#### [What needs to be done]
Within the records, find every line that includes the word "Protocolo" and copy it.

Page-level text extractions:
▬▬▬▬▬▬

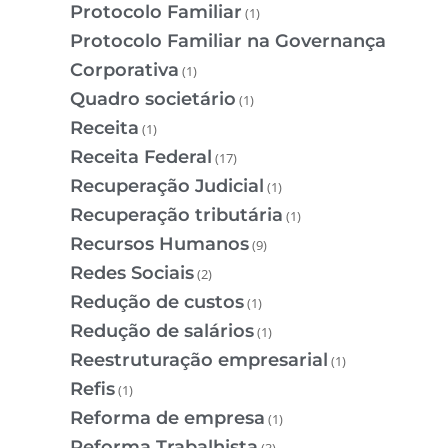
Protocolo Familiar
(1)
Protocolo Familiar na Governança
Corporativa
(1)
Quadro societário
(1)
Receita
(1)
Receita Federal
(17)
Recuperação Judicial
(1)
Recuperação tributária
(1)
Recursos Humanos
(9)
Redes Sociais
(2)
Redução de custos
(1)
Redução de salários
(1)
Reestruturação empresarial
(1)
Refis
(1)
Reforma de empresa
(1)
Reforma Trabalhista
(3)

▬▬▬▬▬▬

#### [Your response]
Protocolo Familiar
Protocolo Familiar na Governança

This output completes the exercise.